Multi-robot Multi-source Localization in Complex Flows with Physics-Preserving Environment Models
This addresses the challenge of efficient and accurate source localization for multi-robot teams in dynamic environments, representing an incremental improvement over existing sensing and machine learning approaches.
The paper tackles the problem of multi-robot source localization in complex flows, such as chemical leaks or oil spills, by using distributed mobile sensing with machine-learned environment models to guide sampling, achieving faster error reduction and more accurate localization compared to baseline methods.
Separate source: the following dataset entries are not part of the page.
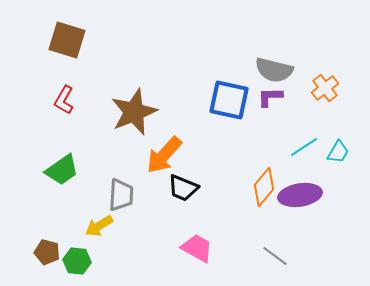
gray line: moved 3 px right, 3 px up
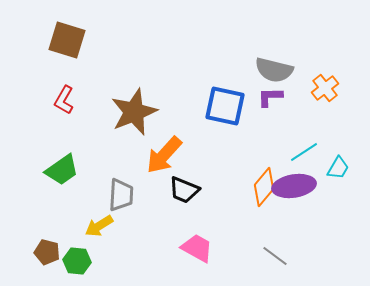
blue square: moved 4 px left, 6 px down
cyan line: moved 5 px down
cyan trapezoid: moved 16 px down
black trapezoid: moved 1 px right, 2 px down
purple ellipse: moved 6 px left, 9 px up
Source localization in a complex flow poses a significant challenge for multi-robot teams tasked with localizing the source of chemical leaks or tracking the dispersion of an oil spill. The flow dynamics can be time-varying and chaotic, resulting in sporadic and intermittent sensor readings, and complex environmental geometries further complicate a team's ability to model and predict the dispersion. To accurately account for the physical processes that drive the dispersion dynamics, robots must have access to computationally intensive numerical models, which can be difficult when onboard computation is limited. We present a distributed mobile sensing framework for source localization in which each robot carries a machine-learned, finite element model of its environment to guide information-based sampling. The models are used to evaluate an approximate mutual information criterion to drive an infotaxis control strategy, which selects sensing regions that are expected to maximize informativeness for the source localization objective. Our approach achieves faster error reduction compared to baseline sensing strategies and results in more accurate source localization compared to baseline machine learning approaches.